Species of butterfly

Mimoides thymbraeus, the white-crescent swallowtail, is a species of butterfly in the family Papilionidae. It is found from Mexico to El Salvador and Honduras, where it is widespread and common.

==Subspecies==
- Mimoides thymbraeus thymbraeus (Boisduval, 1836) (southeastern Mexico to El Salvador and Honduras)
- Mimoides thymbraeus aconophos (Gray [1853]) (western Mexico)
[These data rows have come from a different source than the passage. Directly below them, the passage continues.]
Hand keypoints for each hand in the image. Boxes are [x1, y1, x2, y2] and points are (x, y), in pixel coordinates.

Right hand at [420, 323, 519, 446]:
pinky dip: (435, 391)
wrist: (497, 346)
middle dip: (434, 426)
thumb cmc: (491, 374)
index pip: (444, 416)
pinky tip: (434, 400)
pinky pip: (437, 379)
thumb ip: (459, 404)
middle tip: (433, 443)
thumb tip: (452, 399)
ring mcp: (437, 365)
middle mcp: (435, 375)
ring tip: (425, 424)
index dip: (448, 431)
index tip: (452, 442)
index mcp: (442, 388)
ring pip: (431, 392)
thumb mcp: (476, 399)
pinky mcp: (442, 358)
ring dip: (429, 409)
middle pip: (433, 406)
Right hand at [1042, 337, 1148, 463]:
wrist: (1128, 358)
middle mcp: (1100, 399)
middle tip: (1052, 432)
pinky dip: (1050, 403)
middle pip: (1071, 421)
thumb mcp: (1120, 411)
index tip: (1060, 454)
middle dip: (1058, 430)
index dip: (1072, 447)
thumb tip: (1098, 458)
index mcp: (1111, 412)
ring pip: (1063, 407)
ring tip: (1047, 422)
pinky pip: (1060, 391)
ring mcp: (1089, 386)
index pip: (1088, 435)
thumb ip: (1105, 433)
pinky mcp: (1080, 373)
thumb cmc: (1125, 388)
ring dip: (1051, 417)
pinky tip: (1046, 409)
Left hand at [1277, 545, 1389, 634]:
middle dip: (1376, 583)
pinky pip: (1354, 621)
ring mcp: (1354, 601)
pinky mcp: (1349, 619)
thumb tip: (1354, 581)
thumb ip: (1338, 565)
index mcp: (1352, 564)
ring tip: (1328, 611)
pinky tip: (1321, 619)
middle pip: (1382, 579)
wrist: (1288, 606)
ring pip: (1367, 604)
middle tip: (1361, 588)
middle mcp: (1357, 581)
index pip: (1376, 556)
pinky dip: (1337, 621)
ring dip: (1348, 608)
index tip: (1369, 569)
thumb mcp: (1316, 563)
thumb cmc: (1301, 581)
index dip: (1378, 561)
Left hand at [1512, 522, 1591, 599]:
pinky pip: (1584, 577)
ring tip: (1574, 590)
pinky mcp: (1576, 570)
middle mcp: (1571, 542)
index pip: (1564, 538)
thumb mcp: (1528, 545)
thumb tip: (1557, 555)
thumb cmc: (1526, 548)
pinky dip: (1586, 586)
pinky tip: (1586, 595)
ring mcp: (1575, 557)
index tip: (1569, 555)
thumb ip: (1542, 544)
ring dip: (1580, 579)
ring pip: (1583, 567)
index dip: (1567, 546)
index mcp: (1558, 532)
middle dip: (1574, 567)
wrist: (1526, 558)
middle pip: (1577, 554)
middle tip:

==Description from Seitz==

P. thymbraeus has small spots on head and breast grey-yellow, often slightly reddish. Upperside of the wings slightly but yet distinctly metallic blue or green; forewing without markings, but with white fringes; hindwing with a slender tail and 1 or 2 rows of spots between cell and margin. Under surface with red costal basal spot on the forewing and 4 basal spots on the hindwing. Larva on Chirimoya; the thorax dotted with blue and yellow; striped with white and black from the 4. segment backwards, the white stripes with small blue and yellow spots, the sides blue, from the 5. segment dotted with yellow. Pupa green, as in the allied species, appearing constricted at the base of the abdomen. The butterfly flies
in the open country the whole year through, and is rather common at a height of 500 to 1560 m. —thymbraeus Boisd. (14 b) is distributed from East Mexico to Honduras. The hindwing in male and female has 2 rows of red spots. — In aconophos Gray the hindwing has only one row of red spots, the discal row is absent. Central and West Mexico.